My mechanic said the egr is functioning normally.

What else can cause this code?
Could it be the temp sender to the egr?


----------



## rogoman (Dec 16, 2004)

mick said:


> My mechanic said the egr is functioning normally.
> 
> What else can cause this code?
> Could it be the temp sender to the egr?


Do an ECU code reset, then see if the fault code comes back.


----------



## mick (Dec 30, 2004)

*Yes light comes back on with same code*



rogoman said:


> Do an ECU code reset, then see if the fault code comes back.


Yes light comes back on with same code


----------



## ZooYork (Jun 23, 2004)

does it missfire at idle? or when u rev it?


----------



## mick (Dec 30, 2004)

*Misfiring*



ZooYork said:


> does it missfire at idle? or when u rev it?
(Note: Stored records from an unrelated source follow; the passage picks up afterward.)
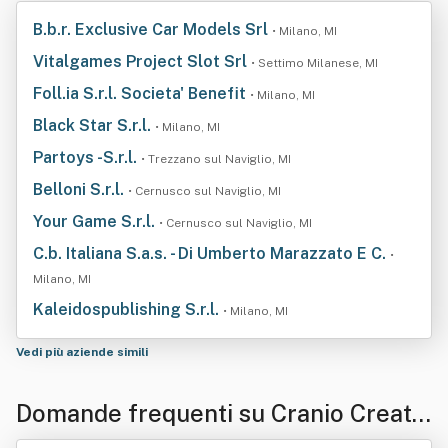
B.b.r. Exclusive Car Models Srl
• Milano, MI
Vitalgames Project Slot Srl
• Settimo Milanese, MI
Foll.ia S.r.l. Societa' Benefit
• Milano, MI
Black Star S.r.l.
• Milano, MI
Partoys -S.r.l.
• Trezzano sul Naviglio, MI
Belloni S.r.l.
• Cernusco sul Naviglio, MI
Your Game S.r.l.
• Cernusco sul Naviglio, MI
C.b. Italiana S.a.s. - Di Umberto Marazzato E C.
•
Milano, MI
Kaleidospublishing S.r.l.
• Milano, MI
Vedi più aziende simili
Domande frequenti su Cranio Creatio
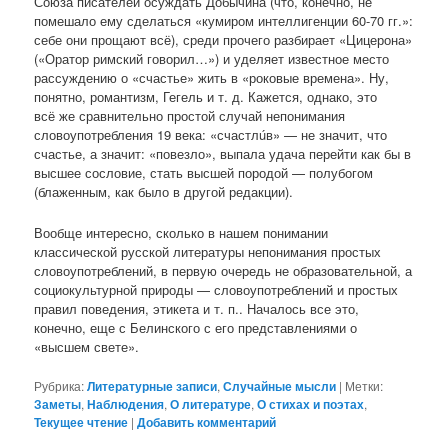
Союза писателей осуждать Добычина (что, конечно, не
помешало ему сделаться «кумиром интеллигенции 60-70 гг.»:
себе они прощают всё), среди прочего разбирает «Цицерона»
(«Оратор римский говорил…») и уделяет известное место
рассуждению о «счастье» жить в «роковые времена». Ну,
понятно, романтизм, Гегель и т. д. Кажется, однако, это
всё же сравнительно простой случай непонимания
словоупотребления 19 века: «счастлúв» — не значит, что
счастье, а значит: «повезло», выпала удача перейти как бы в
высшее сословие, стать высшей породой — полубогом
(блаженным, как было в другой редакции).
Вообще интересно, сколько в нашем понимании
классической русской литературы непонимания простых
словоупотреблений, в первую очередь не образовательной, а
социокультурной природы — словоупотреблений и простых
правил поведения, этикета и т. п.. Началось все это,
конечно, еще с Белинского с его представлениями о
«высшем свете».
Рубрика:
Литературные записи
,
Случайные мысли
|
Метки:
Заметы
,
Наблюдения
,
О литературе
,
О стихах и поэтах
,
Текущее чтение
|
Добавить комментарий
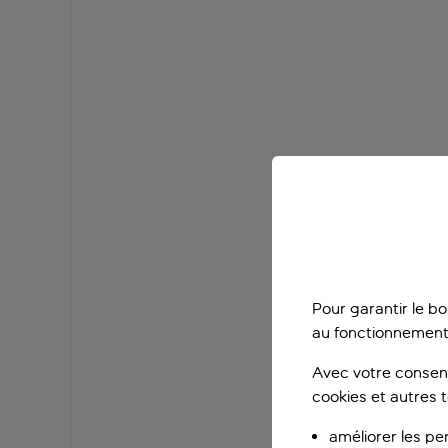
Pour garantir le b
au fonctionnement
Avec votre consent
cookies et autres 
améliorer les pe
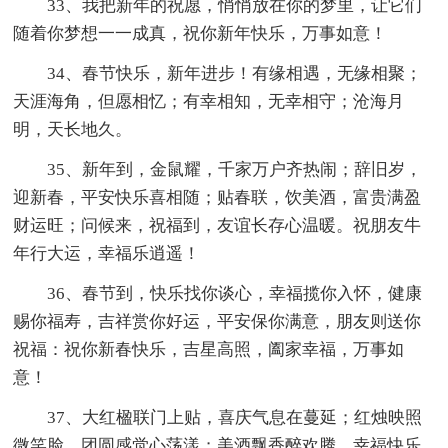
33、我把新年的祝愿，悄悄放在你的梦里，让它们
随着你梦想一一成真，祝你新年快乐，万事如意！
34、春节快乐，新年进步！有缘相遇，无缘相聚；
天涯海角，但愿相忆；有幸相知，无幸相守；沧海月
明，天长地久。
35、新年到，金鼠耀，千家万户齐热闹；辞旧岁，
迎新春，平安快乐喜相随；贴春联，饮美酒，富贵满盈
财运旺；问候来，祝福到，友谊长存心温暖。祝朋友牛
年行大运，幸福乐逍遥！
36、春节到，快乐找你谈心，幸福揽你入怀，健康
赐你福寿，吉祥赏你好运，平安保你满意，朋友则送你
祝福：祝你新春快乐，吉星高照，阖家幸福，万事如
意！
37、大红楹联门上贴，喜庆气息在蔓延；红烛映照
微笑脸，团圆感觉心荡漾；美酒飘香醉欢腾，幸福快乐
Usually under load or acceleration.

My mechanic called today to say the EGR is working fine only at low rpms and then it sticks at the higher revs.

Does this sound like it would make my higher rpms misfire?


----------



## Loki (Jan 12, 2004)

shit my car missfires every time i rev.....and when i shift....also when im on the road and stop giving gas, or put it in neutral while rolling.

is it really bad? sorry to hijack.


----------



## Suicide.Veteran (Jul 29, 2005)

well you could screw the whole thing if you dont have emissions, and rip all of that crap out. Or, buy a new EGR and DIY or they will charge you ridiculous amounts. It just takes some time and finess


----------